[SEITENTEXT]
►
Über 4000 Bauern marschieren in der süd-chinesischen Provinz Guangdong am 21 November 2011. Sie fordern faire Wahlen und ein Ende der illegalen Land-Enteignungen.Foto: Weibo.com

Protest-Welle überläuft China

Von 24. November 2011 Aktualisiert: 24. November 2011 17:18

Tausende von Bauern in der Provinz Guangdong haben Anfang der Woche für Menschenrechte und ein Ende der autoritären Herrschaft und staatlicher Korruption protestiert.

Am Morgen des 21. Novembers versammelten sich fast 5000 Dorfbewohner von Wukang, einer Gemeinde im Landkreis Lufeng, zu einem friedlichen Protest. Sie trugen Banner und riefen verschiedene Parolen: „Gegen die autoritäre Herrschaft! Bestraft die Korruption! Gebt uns unsere Menschenrechte zurück!“

Das Besondere daran war, dass zum ersten Mal chinesische Polizisten den Protest begleiteten und damit das Zeichen gaben, dass der Protest-Marsch von den Behörden zugelassen wurde.

Fotos von der Kundgebung wurden auf Twitter gepostet. Laut ihren Bannern hatten die Dorfbewohner zwei Hauptbeschwerden: die Manipulation der Dorf-Wahlen und die illegal errichtete „Wukang Industrial Development Company“.

Der Parteisekretär in Wukang hält seit über 40 Jahre seinen Posten. Bei jeder Wahl wurden gefälschte Wählerstimmen benutzt um das Ergebnis zu seinen Gunsten zu verfälschen. Sie hätten noch nie echte Stimmzettel gesehen, sagen die Dorfbewohner.

Es gibt auch heikle Fragen wegen Landraub. Seit 2009 haben die Dorfbewohner von Wukang Petitionen eingereicht, um gegen Enteignungen zu protestieren. Laut einigen Dorfbewohnern wurden 80 Prozent des örtlichen Kollektiv-Lands illegal verkauft. Von diesem Geld haben Beamte über 700 Millionen Yuan (82 Millionen Euro) Entschädigungs-Geld eingesteckt,. Darauf hin brachen tagelange „Massen-Vorfälle“ zwischen der Polizei und Dorfbewohnern im September aus. Viele Menschen wurden dabei verletzt.

Der Protest-Marsch habe sich Berichte zufolge friedlich aufgelöst, nachdem der stellvertretende Bürgermeister von Lufeng, Qiu Jinxiong, zu den Demonstranten heraustrat und eine Untersuchung von ihren Beschwerden versprach.

Im Internet wird kräftig diskutiert und die Demonstranten gefeiert. „Die Menschen sind endlich erwacht und ergreifen Maßnahmen.“

Wegen dem abnehmenden Export sind viele Fabriken in China gezwungen, Überstunden und Gehälter ihrer Mitarbeiter zu reduzieren.

Über 10.000 Arbeiter in Shenzhen und Dongguan, zwei führende Export-Zentren im Süden der Provinz Guangdong, haben in der vergangenen Woche an Streik-Protesten teilgenommen. In Dongguan haben letzte Woche über 7.000 Arbeiter einer taiwanesischen Fabrik, die Schuhe für New Balance, Nike und Adidas herstellt, gestreikt. Der Grund war, um gegen Lohnkürzungen und Entlassungen bei einer befürchteten Produktionsverlagerung zu protestieren. Die neuesten Proteste brachen am Dienstag in einer taiwanesischen Computer-Fabrik in Shenzhen aus.
◄
Aktualisiere im Artikel alles von „Von 24. November“ bis hinunter zu „Behörden zugelassen wurde.“, indem du „Polizisten“ durch „Sicherheitskräfte“ ersetzt, und gib die Passage vollständig wieder. Die Auflistung steht in keinem Zusammenhang mit dem Artikel.

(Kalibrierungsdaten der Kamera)
►
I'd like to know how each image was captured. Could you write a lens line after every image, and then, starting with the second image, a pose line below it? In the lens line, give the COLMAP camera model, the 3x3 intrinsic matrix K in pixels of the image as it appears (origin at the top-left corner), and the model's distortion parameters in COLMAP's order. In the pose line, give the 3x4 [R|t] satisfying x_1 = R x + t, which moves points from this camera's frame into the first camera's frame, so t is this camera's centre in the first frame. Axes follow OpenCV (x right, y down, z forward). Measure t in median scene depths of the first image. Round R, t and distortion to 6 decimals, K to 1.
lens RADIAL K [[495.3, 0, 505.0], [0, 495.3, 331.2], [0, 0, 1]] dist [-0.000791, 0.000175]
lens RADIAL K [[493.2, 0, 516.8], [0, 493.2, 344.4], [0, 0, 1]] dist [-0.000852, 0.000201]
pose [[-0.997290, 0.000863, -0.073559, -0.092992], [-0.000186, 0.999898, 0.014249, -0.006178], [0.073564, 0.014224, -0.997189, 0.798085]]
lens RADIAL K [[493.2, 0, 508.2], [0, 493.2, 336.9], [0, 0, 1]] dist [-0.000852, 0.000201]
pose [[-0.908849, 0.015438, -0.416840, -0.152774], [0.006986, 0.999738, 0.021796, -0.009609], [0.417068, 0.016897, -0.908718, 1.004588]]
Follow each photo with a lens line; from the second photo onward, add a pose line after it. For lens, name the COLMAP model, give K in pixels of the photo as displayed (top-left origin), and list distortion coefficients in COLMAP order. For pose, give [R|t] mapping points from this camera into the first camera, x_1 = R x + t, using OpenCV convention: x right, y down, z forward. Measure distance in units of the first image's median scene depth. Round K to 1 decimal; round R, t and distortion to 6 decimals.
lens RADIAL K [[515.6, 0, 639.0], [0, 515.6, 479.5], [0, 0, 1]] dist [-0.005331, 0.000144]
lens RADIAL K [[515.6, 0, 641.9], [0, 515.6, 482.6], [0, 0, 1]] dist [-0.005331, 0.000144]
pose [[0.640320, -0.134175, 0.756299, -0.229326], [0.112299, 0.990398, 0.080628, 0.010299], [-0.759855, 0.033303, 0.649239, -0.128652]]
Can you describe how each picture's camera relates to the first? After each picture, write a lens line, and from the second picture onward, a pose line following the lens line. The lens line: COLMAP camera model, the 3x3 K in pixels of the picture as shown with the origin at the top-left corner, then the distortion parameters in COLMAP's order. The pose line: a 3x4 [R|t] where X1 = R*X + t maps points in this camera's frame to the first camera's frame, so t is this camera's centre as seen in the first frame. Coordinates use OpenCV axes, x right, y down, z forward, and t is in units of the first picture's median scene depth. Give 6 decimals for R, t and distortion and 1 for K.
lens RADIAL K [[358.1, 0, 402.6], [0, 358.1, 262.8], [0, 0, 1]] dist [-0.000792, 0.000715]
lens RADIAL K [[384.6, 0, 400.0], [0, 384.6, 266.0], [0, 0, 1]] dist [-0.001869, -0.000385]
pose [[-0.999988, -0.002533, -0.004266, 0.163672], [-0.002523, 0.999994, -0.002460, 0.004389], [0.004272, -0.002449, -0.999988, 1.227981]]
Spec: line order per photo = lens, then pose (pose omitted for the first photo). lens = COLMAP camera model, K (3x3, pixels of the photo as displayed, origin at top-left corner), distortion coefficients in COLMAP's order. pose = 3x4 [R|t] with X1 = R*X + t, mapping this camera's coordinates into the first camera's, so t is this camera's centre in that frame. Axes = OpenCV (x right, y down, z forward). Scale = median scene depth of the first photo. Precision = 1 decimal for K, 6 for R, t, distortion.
◄
[LÖSUNG]
Von 24. November 2011 Aktualisiert: 24. November 2011 17:18

Tausende von Bauern in der Provinz Guangdong haben Anfang der Woche für Menschenrechte und ein Ende der autoritären Herrschaft und staatlicher Korruption protestiert.

Am Morgen des 21. Novembers versammelten sich fast 5000 Dorfbewohner von Wukang, einer Gemeinde im Landkreis Lufeng, zu einem friedlichen Protest. Sie trugen Banner und riefen verschiedene Parolen: „Gegen die autoritäre Herrschaft! Bestraft die Korruption! Gebt uns unsere Menschenrechte zurück!“

Das Besondere daran war, dass zum ersten Mal chinesische Sicherheitskräfte den Protest begleiteten und damit das Zeichen gaben, dass der Protest-Marsch von den Behörden zugelassen wurde.